La definición de los aprendizajes fundamentales. Los núcleos de aprendizaje fundamentales fueron acordados hace más de 15 años. Corrió mucha agua bajo el puente y son más usados en el nivel primario que en el nivel secundario o inicial. Podríamos aprovechar la ocasión para clarificar los objetivos centrales por año escolar. En las últimas décadas, las crecientes expectativas del currículo se fueron alejando de los decrecientes aprendizajes logrados. Además, hoy se sabe que menos es más: el currículo debe centrarse en contenidos y capacidades fundantes. Podría ser hora de redefinir qué es lo que nos importa transmitir como sociedad. ¿Es el momento en la posguerra educativa en la que estamos?

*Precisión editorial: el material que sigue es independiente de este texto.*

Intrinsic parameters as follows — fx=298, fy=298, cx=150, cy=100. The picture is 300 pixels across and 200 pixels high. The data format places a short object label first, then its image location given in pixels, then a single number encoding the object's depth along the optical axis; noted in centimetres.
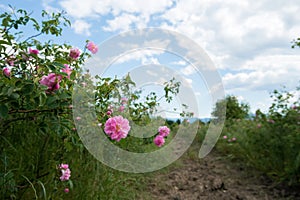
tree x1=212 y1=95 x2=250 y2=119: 809
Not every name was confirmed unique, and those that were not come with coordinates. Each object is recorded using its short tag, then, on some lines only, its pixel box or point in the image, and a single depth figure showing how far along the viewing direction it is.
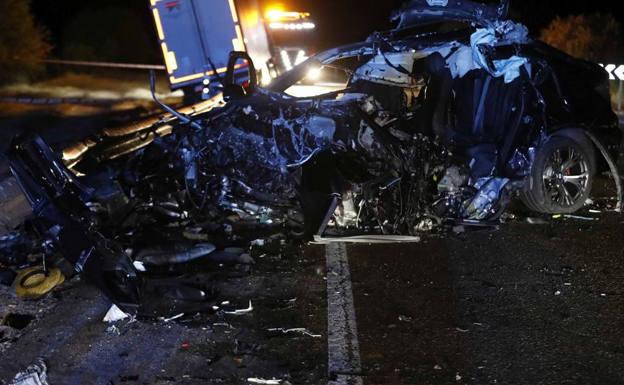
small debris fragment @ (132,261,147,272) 4.91
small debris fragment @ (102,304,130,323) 4.11
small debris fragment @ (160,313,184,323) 4.04
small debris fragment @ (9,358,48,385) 3.39
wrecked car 5.39
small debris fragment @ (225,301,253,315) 4.12
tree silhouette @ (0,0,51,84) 16.41
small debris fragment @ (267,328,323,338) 3.82
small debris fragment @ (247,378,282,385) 3.32
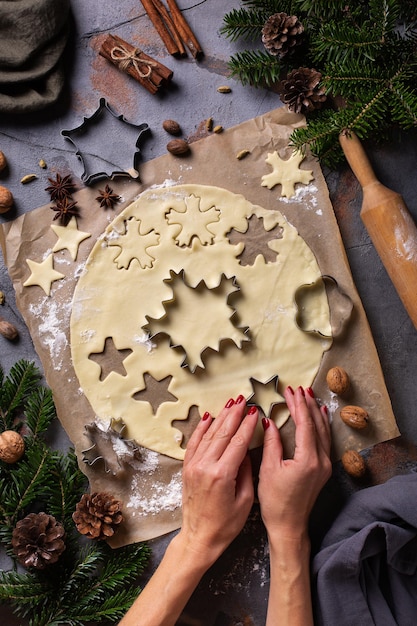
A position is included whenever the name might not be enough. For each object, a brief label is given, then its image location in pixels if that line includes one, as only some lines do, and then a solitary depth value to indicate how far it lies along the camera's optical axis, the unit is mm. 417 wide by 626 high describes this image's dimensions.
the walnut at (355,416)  1191
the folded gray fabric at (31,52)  1250
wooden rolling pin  1162
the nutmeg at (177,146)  1277
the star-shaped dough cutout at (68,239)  1295
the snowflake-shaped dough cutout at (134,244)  1275
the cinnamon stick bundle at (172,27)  1296
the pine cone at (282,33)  1171
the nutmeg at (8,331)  1284
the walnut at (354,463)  1191
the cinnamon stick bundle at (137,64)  1291
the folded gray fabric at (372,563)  1112
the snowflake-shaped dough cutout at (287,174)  1266
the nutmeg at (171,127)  1289
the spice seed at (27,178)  1320
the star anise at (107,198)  1293
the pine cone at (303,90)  1194
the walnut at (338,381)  1199
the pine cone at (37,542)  1131
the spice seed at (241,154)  1280
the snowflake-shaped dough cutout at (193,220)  1273
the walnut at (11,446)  1197
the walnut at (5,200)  1295
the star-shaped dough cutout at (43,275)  1290
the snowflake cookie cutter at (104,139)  1299
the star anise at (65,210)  1289
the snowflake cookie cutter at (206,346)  1237
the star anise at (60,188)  1296
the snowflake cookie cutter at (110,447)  1240
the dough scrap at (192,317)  1243
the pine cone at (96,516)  1174
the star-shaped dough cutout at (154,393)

Las políticas de mejora. Aunque algunas provincias reclaman más autonomía frente al ministerio nacional, muchas carecen de las condiciones financieras y técnicas para ejercerla. Las políticas nacionales son relevantes para generar pisos comunes, equidad y cambios que no suelen gestarse en las provincias. Sin embargo, habría que establecer metas federales comunes, invertir de manera más justa y eficiente, salir de la “programitis” para ir hacia una mirada más integral, y trabajar más codo a codo con las provincias.

La validez nacional de los títulos. El ministerio nacional de educación tiene la potestad de definir los criterios de validez nacional de las titulaciones. De cara a los títulos docentes, esos criterios de validez podrían ser más exigentes. Hoy solo se evalúan los diseños curriculares. Podrían establecerse criterios de calidad de las instituciones y de la formación.

Estas y otras responsabilidades podrían revisitarse para que el Ministerio Nacional de Educación ejerciera mejor sus facultades legales. Hay que querer, hay que poder, pero también hay que saber qué y cómo. Sigamos debatiendo temas enquistados de nuestra educación y pongamos salidas sobre la mesa.